This review is a continuation of D22440.
This patch enforces the requirement that the RX callback cannot be called after a reset until the features have been negotiated.
Please take a look:
https://reviews.freebsd.org/D22440
https://svnweb.freebsd.org/base?view=revision&revision=354864
https://bugs.freebsd.org/bugzilla/show_bug.cgi?id=242023
I found an issue with bhyve + FreeBSD guest:
guest-freebsd# ifconfig vtnet0 down
vtnet: ndesc (3242) out of range, driver confused?
Assertion failed: (n >= 1 && riov_len + n <= VTNET_MAXSEGS), function pci_vtnet_rx, file /afedorov/freebsd-develop/usr.sbin/bhyve/pci_virtio_net.c, line 309.
Abort trap (core dumped)and
Nov 25 20:25:40 af-12-1 syslogd: exiting on signal 15
Waiting (max 60 seconds) for system process `vnlru' to stop... done
Waiting (max 60 seconds) for system process `syncer' to stop...
Syncing disks, vnodes remaining... 2 1 0 done
Waiting (max 60 seconds) for system thread `bufdaemon' to stop... done
Waiting (max 60 seconds) for system thread `bufspacedaemon-0' to stop... done
Waiting (max 60 seconds) for system thread `bufspacedaemon-1' to stop... done
Waiting (max 60 seconds) for system thread `bufspacedaemon-2' to stop... done
Waiting (max 60 seconds) for system thread `bufspacedaemon-3' to stop... done
All buffers synced.
Uptime: 1h1m8s
vtnet: ndesc (1347) out of range, driver confused?
Assertion failed: (n >= 1 && riov_len + n <= VTNET_MAXSEGS), function pci_vtnet_rx, file /afedorov/freebsd-develop/usr.sbin/bhyve/pci_virtio_net.c, line 309.
Abort trap (core dumped)
root@q1u001:/afedorov/vm #As you can see, bhyve crashes in two cases. When ifconfig vtnet0 down and shutdown -p now are executed from the guest.
The main issue is a race condition where the receive callback is called during device reset.

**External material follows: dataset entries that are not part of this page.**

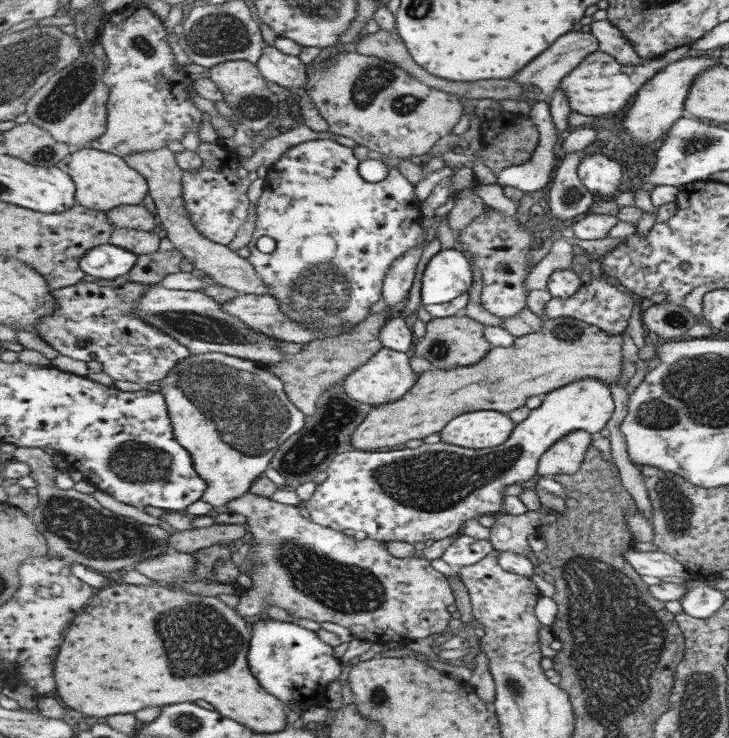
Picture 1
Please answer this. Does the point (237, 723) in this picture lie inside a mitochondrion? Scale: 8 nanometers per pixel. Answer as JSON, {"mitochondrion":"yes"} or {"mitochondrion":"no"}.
{"mitochondrion":"no"}

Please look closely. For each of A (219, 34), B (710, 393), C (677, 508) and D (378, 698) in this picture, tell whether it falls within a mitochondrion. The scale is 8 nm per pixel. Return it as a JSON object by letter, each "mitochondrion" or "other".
{"A":"mitochondrion","B":"mitochondrion","C":"mitochondrion","D":"mitochondrion"}

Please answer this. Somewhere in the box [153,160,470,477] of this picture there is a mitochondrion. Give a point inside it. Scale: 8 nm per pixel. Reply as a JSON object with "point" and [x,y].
{"point":[249,414]}

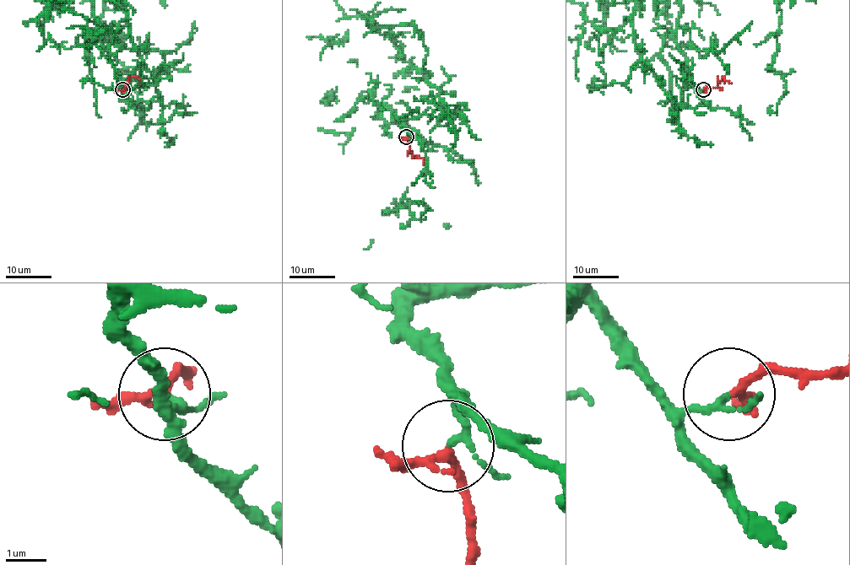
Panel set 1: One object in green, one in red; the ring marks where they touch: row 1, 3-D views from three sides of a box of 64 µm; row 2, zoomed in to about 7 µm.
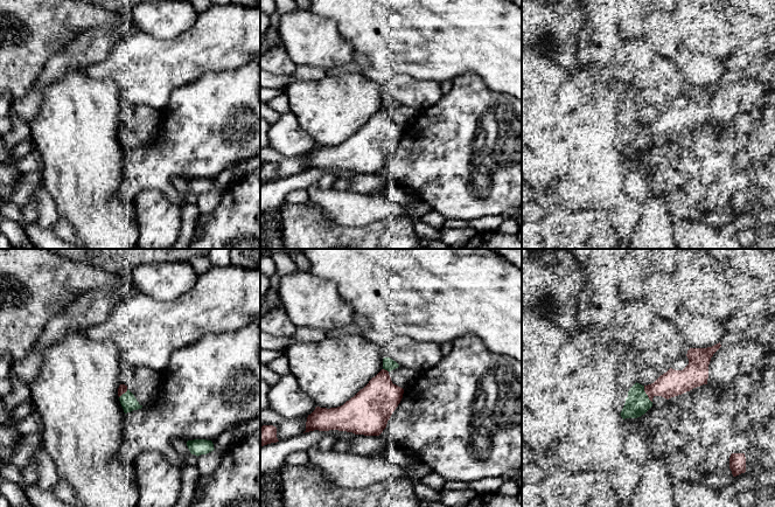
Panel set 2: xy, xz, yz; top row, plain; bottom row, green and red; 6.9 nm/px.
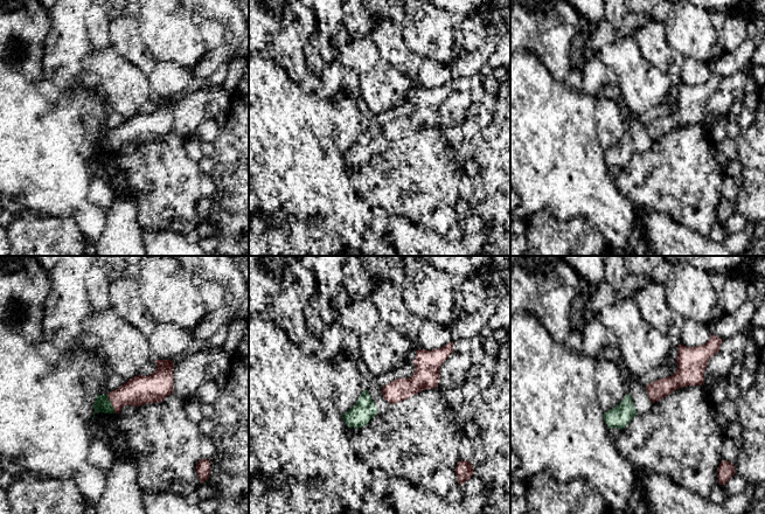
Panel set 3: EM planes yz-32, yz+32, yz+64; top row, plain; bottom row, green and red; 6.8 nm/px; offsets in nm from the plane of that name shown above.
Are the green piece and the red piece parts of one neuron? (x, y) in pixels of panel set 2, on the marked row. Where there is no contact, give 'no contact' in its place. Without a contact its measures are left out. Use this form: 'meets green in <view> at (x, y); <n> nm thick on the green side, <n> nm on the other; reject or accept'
meets green in yz at (646, 394); 170 nm thick on the green side, 180 nm on the other; accept

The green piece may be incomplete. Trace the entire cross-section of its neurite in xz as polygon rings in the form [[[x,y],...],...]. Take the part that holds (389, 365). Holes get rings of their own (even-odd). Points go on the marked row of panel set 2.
[[[384,357],[383,369],[343,405],[330,409],[316,407],[307,417],[305,432],[314,430],[338,430],[352,432],[355,435],[379,436],[386,428],[388,421],[403,398],[404,389],[393,384],[389,375],[391,370],[398,367],[399,364],[396,361],[390,357]]]

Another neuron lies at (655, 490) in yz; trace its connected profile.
[[[651,458],[642,465],[642,475],[629,507],[676,507],[672,474],[666,460]]]

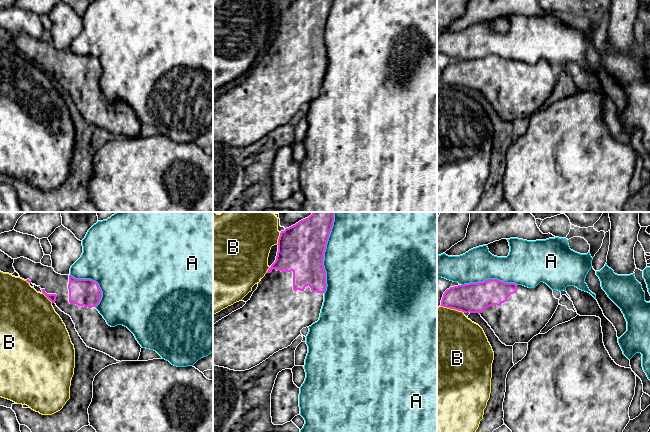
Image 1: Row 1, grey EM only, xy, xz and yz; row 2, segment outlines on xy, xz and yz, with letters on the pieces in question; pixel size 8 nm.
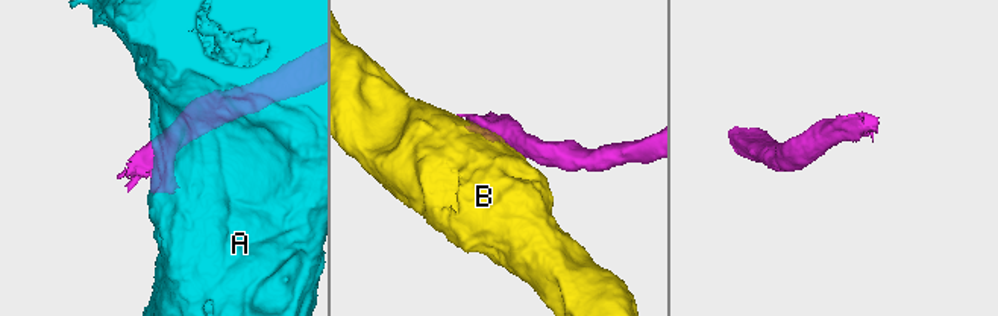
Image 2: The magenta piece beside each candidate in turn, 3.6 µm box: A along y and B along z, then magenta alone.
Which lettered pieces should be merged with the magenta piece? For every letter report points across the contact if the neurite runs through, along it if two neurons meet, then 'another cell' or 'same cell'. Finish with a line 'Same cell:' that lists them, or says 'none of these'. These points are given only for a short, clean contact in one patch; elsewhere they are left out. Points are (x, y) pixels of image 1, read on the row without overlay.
A: another cell
B: another cell
Same cell: none of these

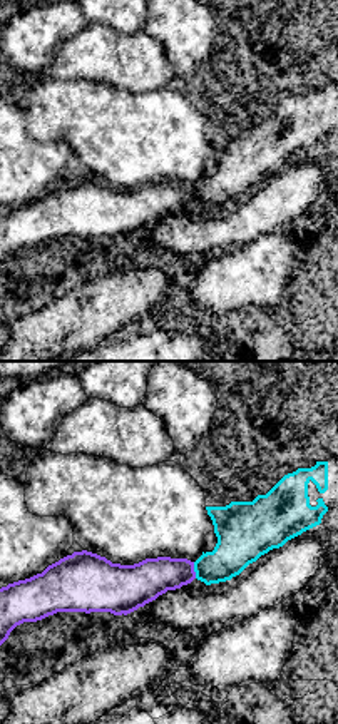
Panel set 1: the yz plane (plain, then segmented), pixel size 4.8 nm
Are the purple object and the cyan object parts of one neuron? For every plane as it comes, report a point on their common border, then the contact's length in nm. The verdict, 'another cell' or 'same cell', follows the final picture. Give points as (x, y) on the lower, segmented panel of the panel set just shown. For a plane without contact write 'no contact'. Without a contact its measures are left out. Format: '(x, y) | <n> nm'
(193, 571) | 80 nm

From the side of bhyve it looks like:
pci_vtnet_reset():
netbe_rx_disable(sc->vsc_be);
vi_reset_dev(&sc->vsc_vs):
vq->vq_last_avail = 0;
pci_vtnet_ping_rxq()
netbe_rx_enable(sc->vsc_be);
pci_vtnet_rx():
n = vq_getchain():
idx = vq->vq_last_avail; /* Equal zero!!! */
ndesc = (uint16_t)((u_int)vq->vq_avail->va_idx - idx);
if (ndesc > vq->vq_qsize) return (-1)
assert(n >= 1 && riov_len + n <= VTNET_MAXSEGS);In revision 354864, we introduced turning off RX on device reset. But this is not enough, since after pci_vtnet_reset () the guest can call pci_vtnet_ping_rxq () which re-enables RX.
I have not been able to reproduce this situation with a Linux guest. So it might be a bug in the FreeBSD guest driver. But since we already have several releases with this driver (11.4, 12.2, pfSense etc), I think it would be nice to fix it in bhyve.